Selbständige und Unternehmer

Zweifelsfragen zum Investitionsabzugsbetrag

Seit das Bundesfinanzministerium vor fast fünf Jahren seine erste Verwaltungsanweisung zum Investitionsabzugsbetrag veröffentlicht hat, sind zahlreiche Urteile zu dem Thema ergangen. Auch am Gesetz selbst gab es seither einige Änderungen. Das Bundesfinanzministerium hat daher seine Verwaltungsanweisung überarbeitet und beantwortet damit auch gleich einige Zweifelsfragen zum Investitionsabzugsbetrag. Folgende Änderungen sind darin enthalten:

  • Software: Für immaterielle Wirtschaftsgüter kann kein Investitionsabzugsbetrag in Anspruch genommen werden. Dazu zählt insbesondere Software. Eine Ausnahme gibt es allerdings für Trivialsoftware, die zu den abnutzbaren beweglichen und selbständig nutzbaren Wirtschaftsgütern gehört. Nach den Einkommensteuer-Richtlinien gelten insbesondere Programme mit Anschaffungskosten von nicht mehr als 410 Euro als Trivialsoftware.

  • Erstmalige Inanspruchnahme: Für die Inanspruchnahme von Investitionsabzugsbeträgen in der Steuererklärung genügt es, das Wirtschaftsgut in den beim Finanzamt eingereichten Unterlagen seiner Funktion nach zu benennen und die Höhe der voraussichtlichen Kosten anzugeben. Die notwendigen Angaben können auch noch im Einspruchs- oder Klageverfahren durch weitere, bei Abgabe der Steuererklärung bereits vorhandene Nachweise vervollständigt werden. Es spielt keine Rolle, ob die Investition bei Abgabe der Steuererklärung bereits durchgeführt wurde oder ob der Unternehmer im Zeitpunkt der Investition die Absicht hatte, einen Investitionsabzugsbetrag in Anspruch zu nehmen. Keinen Abzugsbetrag gibt es, wenn der Abzug so kurz vor Ablauf des Investitionszeitraums geltend gemacht wird, dass nicht mehr mit einer fristgerechten Durchführung der Investition gerechnet werden kann.

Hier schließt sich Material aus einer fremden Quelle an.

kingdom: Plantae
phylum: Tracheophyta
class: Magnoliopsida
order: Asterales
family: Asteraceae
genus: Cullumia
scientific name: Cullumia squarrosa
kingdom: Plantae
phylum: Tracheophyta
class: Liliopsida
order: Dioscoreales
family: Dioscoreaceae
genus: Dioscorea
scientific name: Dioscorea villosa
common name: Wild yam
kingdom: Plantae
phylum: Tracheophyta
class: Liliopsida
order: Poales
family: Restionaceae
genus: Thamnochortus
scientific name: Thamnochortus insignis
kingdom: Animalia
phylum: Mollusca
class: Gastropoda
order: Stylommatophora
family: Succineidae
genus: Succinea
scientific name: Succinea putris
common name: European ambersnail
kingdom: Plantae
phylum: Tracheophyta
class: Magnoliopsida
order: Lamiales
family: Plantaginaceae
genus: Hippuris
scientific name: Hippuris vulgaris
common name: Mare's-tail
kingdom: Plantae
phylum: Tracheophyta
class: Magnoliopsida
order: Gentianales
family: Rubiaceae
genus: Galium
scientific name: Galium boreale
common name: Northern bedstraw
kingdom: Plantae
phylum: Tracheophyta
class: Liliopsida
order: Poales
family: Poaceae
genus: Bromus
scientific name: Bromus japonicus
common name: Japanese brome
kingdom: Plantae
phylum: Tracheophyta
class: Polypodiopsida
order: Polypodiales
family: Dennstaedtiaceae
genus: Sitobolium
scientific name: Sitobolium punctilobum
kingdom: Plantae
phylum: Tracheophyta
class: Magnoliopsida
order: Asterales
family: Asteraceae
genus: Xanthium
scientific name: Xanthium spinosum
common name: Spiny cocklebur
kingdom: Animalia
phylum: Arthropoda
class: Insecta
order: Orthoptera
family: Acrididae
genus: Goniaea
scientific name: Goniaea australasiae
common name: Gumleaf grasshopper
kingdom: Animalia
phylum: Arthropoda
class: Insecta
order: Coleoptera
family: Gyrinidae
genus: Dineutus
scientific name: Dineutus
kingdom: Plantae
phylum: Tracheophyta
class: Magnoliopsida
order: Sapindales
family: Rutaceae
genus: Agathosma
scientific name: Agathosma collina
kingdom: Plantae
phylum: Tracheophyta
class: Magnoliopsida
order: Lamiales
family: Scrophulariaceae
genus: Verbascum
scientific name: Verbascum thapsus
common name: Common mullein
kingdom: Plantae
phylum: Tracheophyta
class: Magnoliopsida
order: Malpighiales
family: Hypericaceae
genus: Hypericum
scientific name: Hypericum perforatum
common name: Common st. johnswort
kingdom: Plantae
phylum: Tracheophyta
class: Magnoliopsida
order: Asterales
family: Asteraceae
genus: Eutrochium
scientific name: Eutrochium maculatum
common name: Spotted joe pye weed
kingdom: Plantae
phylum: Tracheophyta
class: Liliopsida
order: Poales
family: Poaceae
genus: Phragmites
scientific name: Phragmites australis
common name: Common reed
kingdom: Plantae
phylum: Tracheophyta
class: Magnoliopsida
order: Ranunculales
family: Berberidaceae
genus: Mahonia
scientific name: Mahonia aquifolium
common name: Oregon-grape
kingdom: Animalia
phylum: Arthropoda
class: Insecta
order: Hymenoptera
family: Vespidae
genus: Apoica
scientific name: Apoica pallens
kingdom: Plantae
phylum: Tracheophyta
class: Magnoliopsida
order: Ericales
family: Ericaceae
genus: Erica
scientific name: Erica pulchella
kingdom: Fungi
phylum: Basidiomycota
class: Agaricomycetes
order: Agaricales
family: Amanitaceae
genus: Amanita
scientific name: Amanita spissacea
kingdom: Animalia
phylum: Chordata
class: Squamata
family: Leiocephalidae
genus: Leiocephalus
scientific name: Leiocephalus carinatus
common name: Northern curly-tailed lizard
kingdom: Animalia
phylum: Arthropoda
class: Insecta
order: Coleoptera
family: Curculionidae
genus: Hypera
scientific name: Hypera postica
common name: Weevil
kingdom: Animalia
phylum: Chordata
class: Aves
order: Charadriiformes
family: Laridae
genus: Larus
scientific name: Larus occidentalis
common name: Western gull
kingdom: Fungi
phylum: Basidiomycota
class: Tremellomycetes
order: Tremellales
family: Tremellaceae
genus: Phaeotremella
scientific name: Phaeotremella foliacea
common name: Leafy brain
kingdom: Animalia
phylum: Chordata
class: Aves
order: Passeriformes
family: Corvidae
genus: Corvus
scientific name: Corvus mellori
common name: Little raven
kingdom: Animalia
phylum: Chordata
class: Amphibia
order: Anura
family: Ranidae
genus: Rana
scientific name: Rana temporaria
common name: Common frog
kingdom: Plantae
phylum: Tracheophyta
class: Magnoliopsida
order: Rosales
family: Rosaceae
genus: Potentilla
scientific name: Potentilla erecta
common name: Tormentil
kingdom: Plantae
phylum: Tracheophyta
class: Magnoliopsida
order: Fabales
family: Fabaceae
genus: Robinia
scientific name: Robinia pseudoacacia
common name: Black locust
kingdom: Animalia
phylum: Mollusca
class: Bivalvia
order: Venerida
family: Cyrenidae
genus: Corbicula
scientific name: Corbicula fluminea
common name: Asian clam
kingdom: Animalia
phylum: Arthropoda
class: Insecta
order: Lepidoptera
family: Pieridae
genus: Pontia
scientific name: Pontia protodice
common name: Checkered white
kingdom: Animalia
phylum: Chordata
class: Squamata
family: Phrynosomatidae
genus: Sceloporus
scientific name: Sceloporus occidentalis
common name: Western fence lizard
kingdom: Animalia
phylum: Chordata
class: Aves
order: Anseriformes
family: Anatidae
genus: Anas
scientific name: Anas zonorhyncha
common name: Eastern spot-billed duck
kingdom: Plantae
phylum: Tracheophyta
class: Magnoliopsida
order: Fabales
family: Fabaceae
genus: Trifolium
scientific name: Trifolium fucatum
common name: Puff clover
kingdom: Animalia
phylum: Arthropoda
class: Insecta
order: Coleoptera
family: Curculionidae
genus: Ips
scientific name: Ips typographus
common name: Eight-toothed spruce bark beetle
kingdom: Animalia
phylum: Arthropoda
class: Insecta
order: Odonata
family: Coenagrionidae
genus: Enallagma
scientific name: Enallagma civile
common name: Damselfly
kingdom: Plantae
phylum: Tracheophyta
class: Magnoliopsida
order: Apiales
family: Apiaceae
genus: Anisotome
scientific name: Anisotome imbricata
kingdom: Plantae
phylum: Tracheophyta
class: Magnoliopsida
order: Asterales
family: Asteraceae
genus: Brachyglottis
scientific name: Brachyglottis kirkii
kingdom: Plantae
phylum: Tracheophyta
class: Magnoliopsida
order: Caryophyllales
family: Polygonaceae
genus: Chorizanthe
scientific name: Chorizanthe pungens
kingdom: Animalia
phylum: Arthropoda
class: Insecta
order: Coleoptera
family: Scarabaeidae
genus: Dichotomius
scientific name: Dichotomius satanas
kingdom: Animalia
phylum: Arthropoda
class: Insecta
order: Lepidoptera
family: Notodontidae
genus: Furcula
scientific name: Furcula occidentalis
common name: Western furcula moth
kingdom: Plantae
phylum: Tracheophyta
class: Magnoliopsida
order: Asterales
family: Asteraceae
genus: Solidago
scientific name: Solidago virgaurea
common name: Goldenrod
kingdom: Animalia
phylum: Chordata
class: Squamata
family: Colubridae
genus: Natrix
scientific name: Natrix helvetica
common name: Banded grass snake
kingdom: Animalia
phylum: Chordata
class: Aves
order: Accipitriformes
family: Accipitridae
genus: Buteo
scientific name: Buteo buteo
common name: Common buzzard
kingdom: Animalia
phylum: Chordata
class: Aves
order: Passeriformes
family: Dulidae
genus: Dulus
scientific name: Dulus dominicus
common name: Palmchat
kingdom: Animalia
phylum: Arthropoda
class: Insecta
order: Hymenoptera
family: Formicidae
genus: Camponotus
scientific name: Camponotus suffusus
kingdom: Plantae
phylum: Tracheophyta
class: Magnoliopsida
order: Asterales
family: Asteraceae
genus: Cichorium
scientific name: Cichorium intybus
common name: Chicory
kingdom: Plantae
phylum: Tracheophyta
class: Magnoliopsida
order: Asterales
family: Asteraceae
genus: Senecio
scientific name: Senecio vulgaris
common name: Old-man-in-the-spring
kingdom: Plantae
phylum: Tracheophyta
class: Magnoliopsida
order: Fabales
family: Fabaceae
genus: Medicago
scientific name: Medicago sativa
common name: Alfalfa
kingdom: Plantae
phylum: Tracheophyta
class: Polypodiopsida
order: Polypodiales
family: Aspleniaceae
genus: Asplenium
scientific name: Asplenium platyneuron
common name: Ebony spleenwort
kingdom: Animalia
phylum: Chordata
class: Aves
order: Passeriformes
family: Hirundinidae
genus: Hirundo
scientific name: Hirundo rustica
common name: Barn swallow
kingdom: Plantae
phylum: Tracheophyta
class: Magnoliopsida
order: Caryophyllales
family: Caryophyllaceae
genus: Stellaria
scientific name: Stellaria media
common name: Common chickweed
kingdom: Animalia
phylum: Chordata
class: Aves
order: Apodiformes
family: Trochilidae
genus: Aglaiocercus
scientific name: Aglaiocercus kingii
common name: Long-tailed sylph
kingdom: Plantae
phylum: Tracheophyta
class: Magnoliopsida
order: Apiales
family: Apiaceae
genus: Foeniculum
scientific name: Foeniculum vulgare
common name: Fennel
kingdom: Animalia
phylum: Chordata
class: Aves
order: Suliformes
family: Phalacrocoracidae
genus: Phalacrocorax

  • Nachträgliche Inanspruchnahme oder Erhöhung: Die strengen Vorgaben für eine nachträgliche Inanspruchnahme hat das Ministerium jetzt etwas gelockert, nachdem der Bundesfinanzhof die bisherigen Vorgaben weitgehend nicht anerkannt hatte. Werden Investitionsabzugsbeträge nach der erstmaligen Steuerfestsetzung in Anspruch genommen oder bereits geltend gemachte Abzugsbeträge erhöht, muss der Unternehmer aber glaubhaft darlegen, warum ein Abzugsbetrag nicht bereits in der ursprünglichen Gewinnermittlung geltend gemacht wurde, und dass in dem Gewinnermittlungszeitraum, in dem ein Investitionsabzugsbetrag nachträglich berücksichtigt werden soll, eine voraussichtliche Investitionsabsicht bestanden hat. Die erhöhten Anforderungen gelten nicht für Investitionsabzugsbeträge, die im Einspruchsverfahren gegen einen Schätzungsbescheid mit der nachgereichten Steuererklärung geltend gemacht werden. Die Geltendmachung von Investitionsabzugsbeträgen nach der erstmaligen Steuerfestsetzung kommt allerdings nicht in Frage, wenn die Investitionsfrist abgelaufen ist oder in Kürze ausläuft und keine Investition getätigt wurde oder wenn der Abzug mehr als drei Jahre (taggenaue Berechnung) nach Durchführung der Investition beantragt wird oder die Nachholung erkennbar dem Ausgleich von nachträglichen Einkommenserhöhungen dient, zum Beispiel nach einer Betriebsprüfung.

  • Betriebseröffnung: Bei der Neugründung eines Betriebes ist eine besondere Prüfung der Investitionsabsicht erforderlich, da eine Plausibilitätskontrolle anhand eines bereits verfolgten Betriebskonzeptes nicht möglich ist. Der Unternehmer muss daher anhand geeigneter Unterlagen wie beispielsweise Kostenvoranschlägen, Informationsmaterial, konkreten Verhandlungen oder verbindlichen Bestellungen die Investitionsabsicht am Bilanzstichtag darlegen. Gewichtige Indizien für eine Investitionsabsicht sind, dass der Unternehmer im Zusammenhang mit der Betriebseröffnung bereits endgültig selbst mit Aufwendungen belastet ist oder dass die bereits unternommenen Schritte eine sinnvolle, zeitlich zusammenhängende Abfolge mit dem Ziel der endgültigen Betriebseröffnung darstellen. Allein die Einholung von unverbindlichen Angeboten sowie Kostenvoranschlägen oder die Teilnahme an Informationsveranstaltungen reichen jedoch nicht als Nachweis der Investitionsabsicht aus, da diese in der Regel kostenfrei und risikolos sind. Außerdem soll das Finanzamt die weitere Konkretisierung der Investitionsabsicht im der Inanspruchnahme des Investitionsabzugsbetrages folgenden Kalender- oder Wirtschaftsjahr prüfen.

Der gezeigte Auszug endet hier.